From Tuesday 25 August The National Archives will be opening up their second floor map and large document reading room, as well as increasing the number of seats available in the first floor document reading room. Visitors will also be able to order more documents each day (nine instead of six), and TNA will also have a small number of two-day appointments available for visitors wishing to research bulk document orders (between 20 and 40).

All visitors are still required to book their visit and order their documents in advance.

The National Archives report that their building and services will look very different to regular visitors, as they’ve been busy introducing a number of measures to ensure the safety of their visitors and staff. These include:

  • New booking system to help them manage visitor numbers – all visits have to be pre-booked without exception, with a limit of one visit per week, and all documents ordered in advance
  • New document delivery processes to protect visitors and staff, and to ensure that documents are quarantined appropriately
  • One-way systems and capacity controls in frequently used areas
  • Floor markers and temporary signage to help with social distancing
  • Rigorous cleaning during and at the end of each day
  • Easier access to sinks for hand washing and provision of hand sanitiser.
  • Due to a change in the law, all visitors will be required to wear face coverings during their visit.
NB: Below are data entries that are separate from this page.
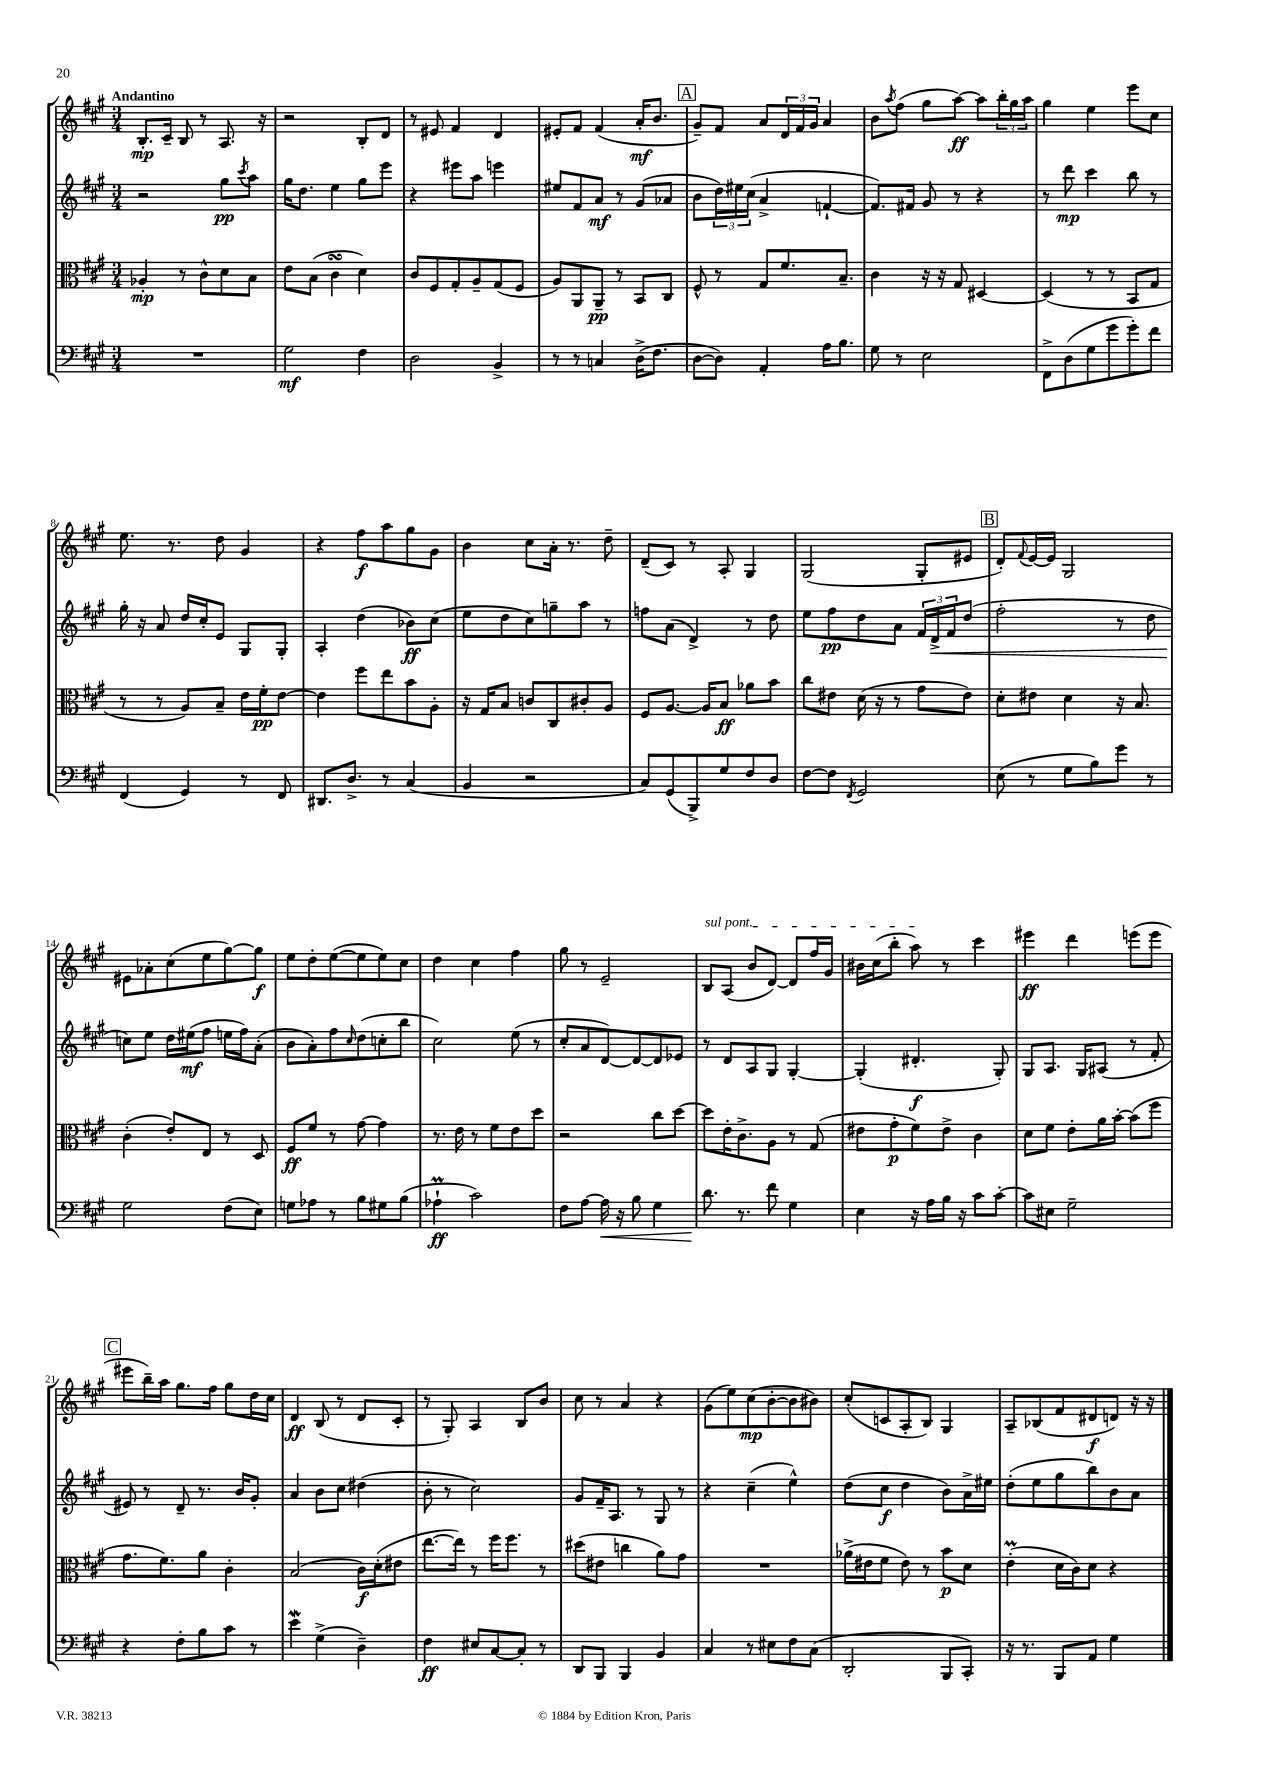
<<
\new StaffGroup <<
\new Staff = "s0" {
    \clef treble \key a \major \numericTimeSignature \time 3/4 \tempo "Andantino"
    b8.-.\mp cis'16-- b8 r8 a8. r16 |
    r2 b8-. d'8 |
    r8 eis'8 fis'4 d'4 |
    eis'8-. fis'8 fis'4( a'16-.\mf b'8. |
    \mark \markup { \box "A" } gis'8--) fis'8 a'8 \tuplet 3/2 { d'16 fis'16 gis'16 } a'4 |
    b'8 \acciaccatura { a''8 } fis''8( gis''8 a''8~\ff) a''8 \tuplet 3/2 { b''16-. gis''16 a''16 } |
    gis''4 e''4 e'''8 cis''8 |
    e''8. r8. d''8 gis'4 |
    r4 fis''8\f a''8 gis''8 gis'8 |
    b'4 cis''8 a'16-. r8. d''8-- |
    d'8--( cis'8) r8 a8-. gis4 |
    gis2( gis8-. eis'8 |
    \mark \markup { \box "B" } d'8-.) \appoggiatura { fis'8 } e'16~ e'16 gis2 |
    eis'8 aes'8-. cis''8( e''8 gis''8~) gis''8\f |
    e''8 d''8-. e''8~( e''8 e''8) cis''8 |
    d''4 cis''4 fis''4 |
    gis''8 r8 e'2-- |
    \once \override TextSpanner.bound-details.left.text = \markup { \italic "sul pont." } b8\startTextSpan a8( b'8 d'8~) d'8 fis''16 gis'16 |
    bis'16 cis''16( b''8-. a''8\stopTextSpan) r8 cis'''4 |
    eis'''4\ff d'''4 e'''8( e'''8 |
    \mark \markup { \box "C" } eis'''8 b''16--) a''16 gis''8. fis''16 gis''8 d''16 cis''16 |
    d'4\ff b8( r8 d'8 cis'8-. |
    r8 gis8-.) a4 b8 b'8 |
    cis''8 r8 a'4 r4 |
    gis'8( e''8) cis''8\mp( b'8~-. b'8 bis'8) |
    cis''8-.( c'8 a8-. b8) gis4 |
    a8-- bes8( fis'8 dis'8\f d'8) r16 r16 \bar "|." |
}
\new Staff = "s1" {
    \clef treble \key a \major \numericTimeSignature \time 3/4
    r2 gis''8\pp \acciaccatura { cis'''8 } a''8 |
    gis''16 d''8. e''4 gis''8 e'''8 |
    r4 eis'''8 a''8 e'''4 |
    eis''8 fis'8 a'8\mf r8 gis'8( aes'8 |
    \mark \markup { \box "A" } b'8 \tuplet 3/2 { d''16) eis''16 cis''16( } a'4-> f'4~-! |
    f'8.) fis'16 gis'8 r8 r4 |
    r8 d'''8\mp cis'''4 b''8 r8 |
    gis''16-. r16 a'8 d''16 cis''16-. e'8 gis8 gis8-. |
    a4-. d''4( bes'8\ff) cis''8( |
    e''8 d''8 cis''8) g''8-- a''8 r8 |
    f''8 a'8( d'4->) r8 d''8 |
    e''8 fis''8\pp d''8 a'8 \tuplet 3/2 { fis'16 d'16->\< fis'16 } d''8( |
    \mark \markup { \box "B" } fis''2-. r8 d''8 |
    c''8\!) e''8 d''16 eis''16\mf( fis''8 e''16 fis''16) a'8-.( |
    b'8 a'8-.) fis''8 \grace { cis''16 } d''8( c''8-. b''8 |
    cis''2) e''8( r8 |
    cis''8-. a'8 d'8~) d'8~ d'8 ees'8 |
    r8 d'8 a8 gis8 gis4~-. |
    gis4-.( dis'4.-.\f gis8-.) |
    gis8 a8. gis16 ais8( r8 fis'8-. |
    \mark \markup { \box "C" } eis'8) r8 d'8-- r8. b'16 gis'8-. |
    a'4 b'8 cis''8 dis''4( |
    b'8-. r8 cis''2) |
    gis'8 fis'16-- a8. r8 gis8 r8 |
    r4 cis''4--( e''4-^) |
    d''8( cis''8\f d''4 b'8) a'16-> eis''16 |
    d''8-.( e''8 gis''8 b''8) b'8 a'8 \bar "|." |
}
\new Staff = "s2" {
    \clef alto \key a \major \numericTimeSignature \time 3/4
    aes4-.\mp r8 cis'8-^ d'8 b8 |
    e'8 b8( cis'4\turn d'4) |
    cis'8 fis8 gis8-. a8-- gis8( fis8 |
    a8) a,8 a,8--\pp r8 b,8 cis8 |
    \mark \markup { \box "A" } fis8-^ r8 gis8 fis'8. b8.-- |
    cis'4 r16 r16 gis8 dis4~ |
    dis4( r8 r8 b,8 gis8 |
    r8 r8 a8) b8-- e'16 fis'16-.\pp e'8~ |
    e'4 fis''8 e''8 b'8 a8-. |
    r16 gis16 b8 c'8 cis8 cis'8-. a8 |
    fis8 a8.~ a16 b8\ff aes'8 b'8 |
    cis''8 eis'8 d'16( r16 r8 gis'8 eis'8) |
    \mark \markup { \box "B" } d'8-. eis'8 d'4 r16 b8. |
    cis'4-.( e'8-.) e8 r8 d8 |
    fis8\ff fis'8 r8 gis'8~ gis'4 |
    r8. e'16 r8 fis'8 e'8 d''8 |
    r2 cis''8 d''8~ |
    d''8 e'16-. cis'8.-> a8 r8 gis8( |
    eis'8 gis'8-.\p fis'8) eis'8-> cis'4 |
    d'8 fis'8 e'8-. a'16 b'16~-. b'8( fis''8 |
    \mark \markup { \box "C" } gis'8. fis'8.) a'8 cis'4-. |
    b2( cis'16\f) d'16-.( eis'8 |
    e''8.~ e''16) r8 fis''16 fis''8. r8 |
    dis''8( eis'8 c''4 a'8) gis'8 |
    R2. |
    aes'16->( eis'16 fis'8 eis'8) r8 b'8\p d'8 |
    e'4-.\prall( d'16 cis'16) d'8 r4 \bar "|." |
}
\new Staff = "s3" {
    \clef bass \key a \major \numericTimeSignature \time 3/4
    R2. |
    gis2\mf fis4 |
    d2 b,4-> |
    r8 r8 c4 d16->( fis8. |
    \mark \markup { \box "A" } d8~ d8) a,4-. a16 b8. |
    gis8 r8 e2 |
    fis,8-> d8( gis8 gis'8 gis'8-.) fis'8 |
    fis,4( gis,4) r8 fis,8 |
    dis,8. d8.-> r8 cis4( |
    b,4 r2 |
    cis8) gis,8( b,,8->) gis8 fis8 d8 |
    fis8~ fis8 \acciaccatura { fis,8 } gis,2 |
    \mark \markup { \box "B" } e8( r8 gis8 b8) gis'8 r8 |
    gis2 fis8( e8) |
    g8 aes8 r8 b8 gis8 b8( |
    aes4-!\prall\ff cis'2) |
    fis8 a8~ a16\< r16 b8 gis4 |
    d'8.\! r8. fis'8 gis4 |
    e4 r16 a16 b16 r16 cis'8 cis'8~-. |
    cis'8 eis8 gis2-- |
    \mark \markup { \box "C" } r4 fis8-. b8 cis'8 r8 |
    e'4\mordent gis4->( d4--) |
    fis4\ff eis8 cis8~ cis8-. r8 |
    d,8 b,,8 b,,4 b,4 |
    cis4 r8 eis8 fis8 cis8( |
    d,2-. b,,8 cis,8-.) |
    r16 r8. b,,8 a,8 gis4 \bar "|." |
}
>>
>>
In order to visit TNA they are asking everyone booking a visit to agree to a new coronavirus visitor charter, aimed at encouraging all visitors to do their bit to help them ensure everyone’s safety. TNA will not permit anyone to enter the building who has not pre-booked, so please do not travel if you have not been able to book as they will not be able to let you in. The National Archives are open from Tuesday to Friday, between 10:00 and 14:50.

While they are currently able to provide access to their first floor document reading room and second floor map and large document reading room only – their other facilities will remain closed, including the reference library, exhibition spaces, shop, and the cafés. TNA say they will also be unable to provide many of their other usual reading room services, including, access to microfilm and microfiche, research advice, record copying and access to the computers.

In the current times TNA say that they will continue to provide free downloads of digital records on their website for the time being, as they are initially only able to re-open for a very limited number of researchers. This, ofcourse, and all of TNA opening arrangements are under constant review.